- 2025/11/12 掲載
なぜ大人が沼る?「ぬい活」が生む“静かな熱狂”、お泊りや保育園……新市場の“今”
連載:ヒットの現在地
1981年生まれ。フリーランスライター・PRとして、「ビジネストレンド」「国内外のイノベーション」「海外文化」を追う。一般社団法人 日本デジタルライターズ協会会員。エンタメ業界で約10年の勤務後、自由なライフスタイルに憧れ、2016年にOLからフリーライターへ転身。その後、東南アジアへの短期移住や約2年間の北欧移住(デンマーク・フィンランド)を経験。現地でもイノベーション、文化、教育を取材・執筆する。2022年3月~は東京拠点。関連サイトはこちら。

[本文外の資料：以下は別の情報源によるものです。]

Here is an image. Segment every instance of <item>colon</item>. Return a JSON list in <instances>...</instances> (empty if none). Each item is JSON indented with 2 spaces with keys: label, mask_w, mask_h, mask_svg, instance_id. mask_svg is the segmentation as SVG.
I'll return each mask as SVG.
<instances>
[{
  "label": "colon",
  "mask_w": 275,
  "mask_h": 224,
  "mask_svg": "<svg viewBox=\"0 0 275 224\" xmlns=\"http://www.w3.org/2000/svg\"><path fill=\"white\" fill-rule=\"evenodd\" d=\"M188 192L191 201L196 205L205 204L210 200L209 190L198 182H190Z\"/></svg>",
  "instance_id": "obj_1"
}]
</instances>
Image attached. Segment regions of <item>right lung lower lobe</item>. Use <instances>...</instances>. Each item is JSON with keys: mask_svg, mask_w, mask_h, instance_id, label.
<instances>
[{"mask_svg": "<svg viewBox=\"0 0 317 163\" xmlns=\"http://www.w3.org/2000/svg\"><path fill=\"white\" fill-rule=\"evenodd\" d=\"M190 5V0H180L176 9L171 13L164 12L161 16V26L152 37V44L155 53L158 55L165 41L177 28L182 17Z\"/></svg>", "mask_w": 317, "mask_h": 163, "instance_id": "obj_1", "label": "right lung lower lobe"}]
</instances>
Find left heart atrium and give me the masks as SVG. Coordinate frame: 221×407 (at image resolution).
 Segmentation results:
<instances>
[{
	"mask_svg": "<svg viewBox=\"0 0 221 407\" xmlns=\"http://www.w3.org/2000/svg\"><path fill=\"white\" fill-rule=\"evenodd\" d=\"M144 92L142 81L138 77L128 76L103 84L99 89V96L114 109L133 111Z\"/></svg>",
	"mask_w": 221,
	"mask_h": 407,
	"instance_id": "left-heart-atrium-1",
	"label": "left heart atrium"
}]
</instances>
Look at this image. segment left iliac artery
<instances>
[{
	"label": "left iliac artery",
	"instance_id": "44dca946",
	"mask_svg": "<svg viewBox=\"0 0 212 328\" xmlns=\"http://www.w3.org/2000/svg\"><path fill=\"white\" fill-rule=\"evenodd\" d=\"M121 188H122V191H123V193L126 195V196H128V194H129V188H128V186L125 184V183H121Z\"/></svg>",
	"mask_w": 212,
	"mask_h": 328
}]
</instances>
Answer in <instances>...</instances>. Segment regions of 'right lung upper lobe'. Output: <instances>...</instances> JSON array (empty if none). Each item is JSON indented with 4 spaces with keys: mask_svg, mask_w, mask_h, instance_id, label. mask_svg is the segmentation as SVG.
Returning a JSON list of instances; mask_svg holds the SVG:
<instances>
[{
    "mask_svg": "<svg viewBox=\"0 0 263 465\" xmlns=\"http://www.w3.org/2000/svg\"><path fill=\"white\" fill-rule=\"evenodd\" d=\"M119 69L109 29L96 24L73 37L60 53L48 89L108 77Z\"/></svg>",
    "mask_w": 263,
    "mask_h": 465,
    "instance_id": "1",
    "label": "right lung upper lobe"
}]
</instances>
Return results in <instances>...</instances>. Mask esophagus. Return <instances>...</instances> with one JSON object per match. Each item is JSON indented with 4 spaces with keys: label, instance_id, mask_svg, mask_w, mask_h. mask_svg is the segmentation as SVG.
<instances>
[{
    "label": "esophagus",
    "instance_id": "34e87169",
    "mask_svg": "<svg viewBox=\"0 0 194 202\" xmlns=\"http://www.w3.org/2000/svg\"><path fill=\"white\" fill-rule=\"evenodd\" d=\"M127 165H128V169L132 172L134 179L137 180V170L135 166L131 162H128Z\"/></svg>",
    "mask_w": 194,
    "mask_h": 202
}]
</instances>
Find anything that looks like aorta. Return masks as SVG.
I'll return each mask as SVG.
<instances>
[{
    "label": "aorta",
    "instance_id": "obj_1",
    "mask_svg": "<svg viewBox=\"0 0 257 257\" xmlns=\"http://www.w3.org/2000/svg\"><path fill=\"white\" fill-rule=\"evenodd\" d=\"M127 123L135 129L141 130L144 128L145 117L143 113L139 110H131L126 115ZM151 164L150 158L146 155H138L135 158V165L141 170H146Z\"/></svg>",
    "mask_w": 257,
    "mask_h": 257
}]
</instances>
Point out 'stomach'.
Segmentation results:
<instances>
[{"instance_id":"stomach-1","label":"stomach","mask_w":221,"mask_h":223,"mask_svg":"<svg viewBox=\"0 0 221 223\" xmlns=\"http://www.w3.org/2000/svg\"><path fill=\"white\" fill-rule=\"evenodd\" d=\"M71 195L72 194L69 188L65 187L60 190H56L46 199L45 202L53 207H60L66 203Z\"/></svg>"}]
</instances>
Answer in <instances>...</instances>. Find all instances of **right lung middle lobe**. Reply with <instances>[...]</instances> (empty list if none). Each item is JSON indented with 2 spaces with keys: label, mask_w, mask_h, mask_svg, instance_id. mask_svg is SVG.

推し活の延長で生まれた「ぬい活」、企業的にも好都合のワケ
そもそも「ぬい活」とは何なのか。SHIBUYA109エンタテイメントによるZ世代の「ぬい活」に関する実態調査では、「ぬいぐるみをバッグに付ける」「日常的にぬいぐるみを持ち歩き、モノや景色と一緒に写真撮影をする」「ぬいぐるみの洋服を購入、作製する」「ぬいぐるみと一緒に寝る」など、多様な行動を「ぬい活」と定義している。持ち歩く人が多いことから、小ぶりのものが主流なのだという。こうしたぬい活について、ぬいぐるみコミュニケーションプランナー 兼 ぬいぐるみ研究者の金子花菜氏は「自己表現やコミュニケーションの1つのツール」だと話す。

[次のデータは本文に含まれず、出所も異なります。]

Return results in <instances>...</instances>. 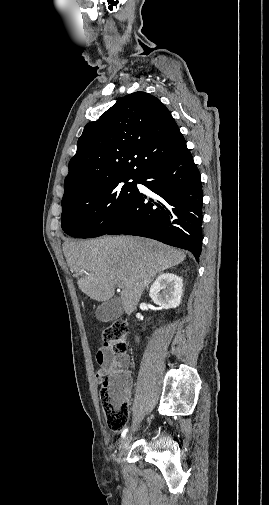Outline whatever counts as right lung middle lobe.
I'll list each match as a JSON object with an SVG mask.
<instances>
[{"instance_id":"dd1d6c3e","label":"right lung middle lobe","mask_w":269,"mask_h":505,"mask_svg":"<svg viewBox=\"0 0 269 505\" xmlns=\"http://www.w3.org/2000/svg\"><path fill=\"white\" fill-rule=\"evenodd\" d=\"M126 178L85 189L62 201V229L70 236L106 234L123 217L138 194V179Z\"/></svg>"}]
</instances>
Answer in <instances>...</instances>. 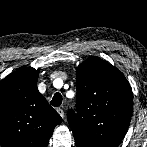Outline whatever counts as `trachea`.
<instances>
[{"label":"trachea","instance_id":"trachea-1","mask_svg":"<svg viewBox=\"0 0 147 147\" xmlns=\"http://www.w3.org/2000/svg\"><path fill=\"white\" fill-rule=\"evenodd\" d=\"M62 103V95L60 93H55L50 104L54 107L60 106Z\"/></svg>","mask_w":147,"mask_h":147}]
</instances>
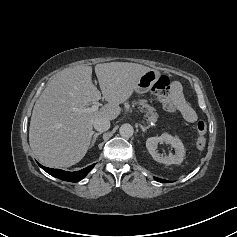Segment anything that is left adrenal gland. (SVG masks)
Listing matches in <instances>:
<instances>
[{"label": "left adrenal gland", "instance_id": "a2214340", "mask_svg": "<svg viewBox=\"0 0 237 237\" xmlns=\"http://www.w3.org/2000/svg\"><path fill=\"white\" fill-rule=\"evenodd\" d=\"M140 128L142 129L143 132H145L147 129L150 128V126H146V127H145V126H143V125L140 124Z\"/></svg>", "mask_w": 237, "mask_h": 237}]
</instances>
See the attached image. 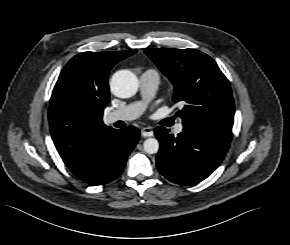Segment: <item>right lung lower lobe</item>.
<instances>
[{"label":"right lung lower lobe","instance_id":"right-lung-lower-lobe-1","mask_svg":"<svg viewBox=\"0 0 290 245\" xmlns=\"http://www.w3.org/2000/svg\"><path fill=\"white\" fill-rule=\"evenodd\" d=\"M140 138V131L128 126L110 129L81 159L67 167L91 186L103 185L116 179L124 170L126 160Z\"/></svg>","mask_w":290,"mask_h":245}]
</instances>
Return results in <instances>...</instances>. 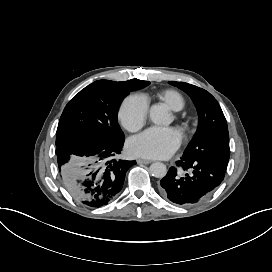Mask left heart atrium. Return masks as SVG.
<instances>
[{"instance_id":"obj_1","label":"left heart atrium","mask_w":272,"mask_h":272,"mask_svg":"<svg viewBox=\"0 0 272 272\" xmlns=\"http://www.w3.org/2000/svg\"><path fill=\"white\" fill-rule=\"evenodd\" d=\"M179 135L172 129L151 127L130 142L128 150L133 155L167 158L179 146Z\"/></svg>"}]
</instances>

「『ぬい活』という言葉自体は、2023年9月5日にNHKの番組内で私が発したのが全国放送では初めてだと認識しています。ここ2年ほどで浸透した『トレンドのぬい活』に関して言えば、推し活の延長で生まれた文化です。好きなアイドルやアニメキャラなどを象徴するぬいぐるみと一緒にお出掛けして、体験を共有する。ぬい活は、今の自分を投影する自己表現の1つであり、推しのコミュニティとのコミュニケーションでもあります」(金子氏)
「私を含め、オラフの自己肯定感が高く、ありのままの自分を愛している性格に惹かれるファンは多くいます。キャラのどこを好きになるかは人それぞれで、見た目のかわいさを好む人もいれば、性格などストーリーを好む人もいますね」(金子氏)
金子氏によれば、ぬい活の流行は企業にとっても好都合とのこと。単価が上げづらく、数を売らなければ儲からないアクリルスタンドよりも、大量生産可能で原価が安いわりに高単価で売れるぬいぐるみのほうが、利益を上げやすいという。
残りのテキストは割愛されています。